Auxiliary Territorial Service (ATS) plotters at work at Coastal Artillery Headquarters in Dover, December 1942.

It features in a new book from the Imperial War Museums (IWM) which includes rarely seen colour images taken by official photographers, as well as news agencies, freelancers and even air crews,

Many are being published for the first time.

The scarcity of colour film and the high cost of reproducing it in printed publications during the Second World War means that for most people today the war is a black and white conflict.

But the photographs in the book, The Second World War in Colour, bring it vividly to life with images that look as if they were taken yesterday - or come from a film set.

A 5.5-inch gun crew from 75th (Shropshire Yeomanry) Medium Regiment, Royal Artillery, in action in Italy, September 1943,.

A 5.5-inch gun crew from 75th (Shropshire Yeomanry) Medium Regiment, Royal Artillery, in action in Italy, September 1943,.

They range from the Women's Auxiliary Air Force preparing parachutes for use during the invasion of Europe to shots of troops in training, stationed in Italy and Tunisia, and sightseeing in Greece.

There are images of General Dwight D Eisenhower and his senior commanders at Supreme Allied Headquarters in London in February 1944 and Winston Churchill and his chiefs of staff in the garden at Downing Street in May 1945.

They reveal life on the Home Front, with pictures of bombed out buildings, evacuee children and wounded airmen in their "hospital blues" alongside factories and female plane spotters.

Images portray the fighting fronts, with rare photography of flamethrower tanks in action, Mustangs and Spitfires in flight and the RAF's top-scoring fighter pilot, Wing Commander 'Johnnie' Johnson, with his pet dog Sally.

A crew from the 16th/5th Lancers, 6th Armoured Division, cleaning the gun barrel of their Crusader tank at El Aroussa in Tunisia, May 1943,

A crew from the 16th/5th Lancers, 6th Armoured Division, cleaning the gun barrel of their Crusader tank at El Aroussa in Tunisia, May 1943,

No colour film was supplied to British official photographers to document the D-Day landings.

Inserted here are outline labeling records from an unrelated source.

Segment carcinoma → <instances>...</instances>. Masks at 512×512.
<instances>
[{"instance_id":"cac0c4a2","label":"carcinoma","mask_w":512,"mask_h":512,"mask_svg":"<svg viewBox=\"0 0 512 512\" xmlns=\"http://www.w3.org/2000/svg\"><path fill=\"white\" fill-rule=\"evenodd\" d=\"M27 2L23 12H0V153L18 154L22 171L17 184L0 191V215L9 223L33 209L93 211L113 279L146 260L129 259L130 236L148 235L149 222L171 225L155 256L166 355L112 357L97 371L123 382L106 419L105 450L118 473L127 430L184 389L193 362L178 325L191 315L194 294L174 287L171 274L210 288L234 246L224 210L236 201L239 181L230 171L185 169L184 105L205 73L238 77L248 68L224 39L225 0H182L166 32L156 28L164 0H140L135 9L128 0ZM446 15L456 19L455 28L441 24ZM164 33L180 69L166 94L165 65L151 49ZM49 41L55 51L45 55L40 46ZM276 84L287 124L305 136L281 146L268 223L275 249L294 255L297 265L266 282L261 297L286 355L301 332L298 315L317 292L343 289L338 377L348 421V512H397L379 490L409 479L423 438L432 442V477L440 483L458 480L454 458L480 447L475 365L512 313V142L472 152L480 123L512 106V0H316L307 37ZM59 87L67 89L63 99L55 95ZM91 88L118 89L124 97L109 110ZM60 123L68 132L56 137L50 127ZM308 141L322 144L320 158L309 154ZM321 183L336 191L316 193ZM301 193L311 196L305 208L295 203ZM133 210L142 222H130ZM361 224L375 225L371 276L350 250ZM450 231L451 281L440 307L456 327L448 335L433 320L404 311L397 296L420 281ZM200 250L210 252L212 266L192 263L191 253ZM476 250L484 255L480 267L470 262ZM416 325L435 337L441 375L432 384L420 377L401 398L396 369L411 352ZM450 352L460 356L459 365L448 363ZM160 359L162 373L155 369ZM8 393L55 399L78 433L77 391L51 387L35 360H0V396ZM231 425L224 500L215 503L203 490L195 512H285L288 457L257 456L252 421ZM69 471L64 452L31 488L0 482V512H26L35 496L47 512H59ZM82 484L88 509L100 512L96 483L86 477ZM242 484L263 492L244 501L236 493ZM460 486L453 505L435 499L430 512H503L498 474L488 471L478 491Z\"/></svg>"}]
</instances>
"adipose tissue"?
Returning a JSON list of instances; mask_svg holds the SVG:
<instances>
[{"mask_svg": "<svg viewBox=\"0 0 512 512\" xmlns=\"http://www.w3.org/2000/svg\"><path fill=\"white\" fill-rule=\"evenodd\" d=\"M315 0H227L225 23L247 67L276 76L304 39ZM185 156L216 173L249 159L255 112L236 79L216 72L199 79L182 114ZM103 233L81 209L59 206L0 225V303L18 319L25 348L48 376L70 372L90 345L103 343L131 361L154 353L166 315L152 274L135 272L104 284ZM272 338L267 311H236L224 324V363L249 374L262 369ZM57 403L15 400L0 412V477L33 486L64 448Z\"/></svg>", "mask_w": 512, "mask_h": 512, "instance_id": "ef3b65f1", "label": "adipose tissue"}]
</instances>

But there are colour pictures of the last months of the war in Europe, including Dutch celebrations after the liberation of Eindhoven, and an image of the spontaneous celebrations of VE Day in Whitehall, central London.

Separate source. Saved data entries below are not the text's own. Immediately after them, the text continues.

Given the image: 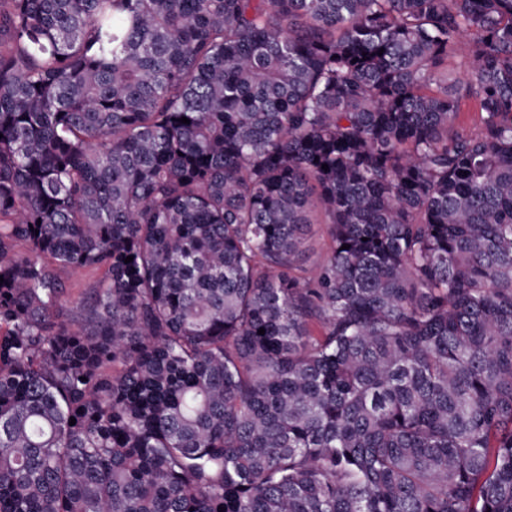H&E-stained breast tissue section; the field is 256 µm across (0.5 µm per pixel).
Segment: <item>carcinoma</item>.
<instances>
[{
  "label": "carcinoma",
  "mask_w": 512,
  "mask_h": 512,
  "mask_svg": "<svg viewBox=\"0 0 512 512\" xmlns=\"http://www.w3.org/2000/svg\"><path fill=\"white\" fill-rule=\"evenodd\" d=\"M0 276V512H512V0H0ZM313 238L311 244L314 251L310 254L307 265L321 263L329 255V237L325 224H312Z\"/></svg>",
  "instance_id": "obj_1"
}]
</instances>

The Ministry of Information, which controlled output of material to the press during the war, wanted to obtain colour photographs as a record and for inclusion in publications which could print in colour.

Some 3,000 colour pictures were taken between 1942 and 1945, and those that survived were passed to the IWM in 1949.

All of the photographs in the book come from the IWM photograph archive, and most were taken by a band of British official photographers, while the ministry also sourced colour images from agencies and freelancers.

There are also pictures from German and American sources, including US aircrew.

Author and senior curator at IWM, Ian Carter said: "The images in this book show the vivid hues of the flames and fabrics, the intense blue skies, the sun-tanned faces and the myriad of colours of military camouflage.

"Black and white photography puts a barrier between the subject and the viewer, colour photography restores that missing clarity and impact.

"As the most destructive war in history gradually fades from living memory, it becomes more important to take away the remoteness and bring the Second World War to life."